For the third time now, ESPN has done a subpar job promoting the World Baseball Classic. Running until March 19, 16 countries will be competing for a trip to the Championship Round at AT&T park in San Fran. There are two newcomers to the field this year, involving a new wrinkle in the rules. A qualifying tournament was held for the last two spots in the tournament, which in the past two Classics were given to Panama and South Africa. Ladies and Gentlemen, please welcome the national teams from Spain and Brazil! Two countries that are so accustomed to their teams dominating one sport are sure to love watching their homeland getting destroyed by the likes of Chinese Taipei.

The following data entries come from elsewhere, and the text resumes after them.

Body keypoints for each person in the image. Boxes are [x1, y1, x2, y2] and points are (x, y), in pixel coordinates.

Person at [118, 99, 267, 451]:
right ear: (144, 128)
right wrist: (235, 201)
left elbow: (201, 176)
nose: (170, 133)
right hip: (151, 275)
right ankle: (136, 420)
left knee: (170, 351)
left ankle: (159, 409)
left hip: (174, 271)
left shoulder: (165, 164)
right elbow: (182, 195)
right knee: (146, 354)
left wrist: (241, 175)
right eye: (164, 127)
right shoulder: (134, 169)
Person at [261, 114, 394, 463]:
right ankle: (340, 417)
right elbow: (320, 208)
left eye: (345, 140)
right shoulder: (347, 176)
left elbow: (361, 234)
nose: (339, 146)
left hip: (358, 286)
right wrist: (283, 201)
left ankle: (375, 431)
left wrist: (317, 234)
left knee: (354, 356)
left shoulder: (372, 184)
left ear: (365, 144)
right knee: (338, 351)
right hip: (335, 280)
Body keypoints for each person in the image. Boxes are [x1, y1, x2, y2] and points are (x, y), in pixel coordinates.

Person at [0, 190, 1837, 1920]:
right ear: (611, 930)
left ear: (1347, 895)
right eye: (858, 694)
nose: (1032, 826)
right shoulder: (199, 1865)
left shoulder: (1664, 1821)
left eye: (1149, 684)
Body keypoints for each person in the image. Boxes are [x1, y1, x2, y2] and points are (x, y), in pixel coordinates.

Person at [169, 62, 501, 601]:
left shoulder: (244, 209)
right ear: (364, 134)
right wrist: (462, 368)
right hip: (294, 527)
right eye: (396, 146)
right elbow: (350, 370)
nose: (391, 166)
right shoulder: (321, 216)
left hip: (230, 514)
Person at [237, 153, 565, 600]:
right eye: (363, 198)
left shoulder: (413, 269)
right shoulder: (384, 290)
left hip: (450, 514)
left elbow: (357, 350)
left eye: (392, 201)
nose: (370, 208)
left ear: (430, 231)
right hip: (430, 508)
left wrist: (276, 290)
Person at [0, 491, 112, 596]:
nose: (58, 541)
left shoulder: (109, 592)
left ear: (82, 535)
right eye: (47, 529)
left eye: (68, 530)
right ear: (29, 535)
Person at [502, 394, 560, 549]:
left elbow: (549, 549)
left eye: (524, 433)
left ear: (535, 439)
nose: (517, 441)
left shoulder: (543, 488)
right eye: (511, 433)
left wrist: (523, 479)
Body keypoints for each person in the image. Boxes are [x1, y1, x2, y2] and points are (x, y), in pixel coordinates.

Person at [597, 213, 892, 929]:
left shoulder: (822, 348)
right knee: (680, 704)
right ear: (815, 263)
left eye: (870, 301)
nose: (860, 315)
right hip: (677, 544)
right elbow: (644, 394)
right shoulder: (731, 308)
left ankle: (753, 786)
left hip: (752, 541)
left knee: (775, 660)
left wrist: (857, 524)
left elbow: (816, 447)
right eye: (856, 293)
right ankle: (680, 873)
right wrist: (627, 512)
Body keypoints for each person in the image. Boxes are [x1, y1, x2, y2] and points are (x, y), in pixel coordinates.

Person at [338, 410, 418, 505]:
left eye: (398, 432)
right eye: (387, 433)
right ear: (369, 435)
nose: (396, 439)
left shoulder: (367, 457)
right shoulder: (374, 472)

The real draw of the WBC is that no other major baseball tournament had ever before used MLB players. And the USA roster has a decent amount of firepower. David Wright, Brandon Phillips, and Mark Teixeira provide a solid infield and Ryan Braun could provide the power necessary to give the USA its first medal.

Oh, you didn’t know? Team USA has yet to medal in either of the previous two Classics. Truth is, this field is very competitive. There are 11 All-Stars on Venezuela’s roster, including Miguel Cabrera, and they finished third last time around.

But the real trouble is in the Far East.

Japan is fielding an all-domestic team this year, so no namedropping necessary. The WBC has been the most watched sporting event in Japanese television history, and why not- they are the two-time defending champions. Their biggest rival is South Korea, who also has a roster filled with players you’ve never heard of. Just know this: South Korea is 12-4 all-time at the WBC, with all 4 losses coming at the hands of the Japanese.

Am I going to watch the Classic? Probably not. Truthfully, it’s just not classic enough for me. This is only its third time around, and half of these teams are likely to get trampled early (I’m looking at you, Brazil).

Now the Big East Tournament? That’s Classic.

And it’s the last one, so damned if I miss one last showdown at MSG. BUT, the Big East tourney ends on the 16th. The WBC Championship is March 19. So I’ll be there to bandwagon for whatever team makes it to California.

But with seven months of baseball ahead of me, can’t I just enjoy March Madness?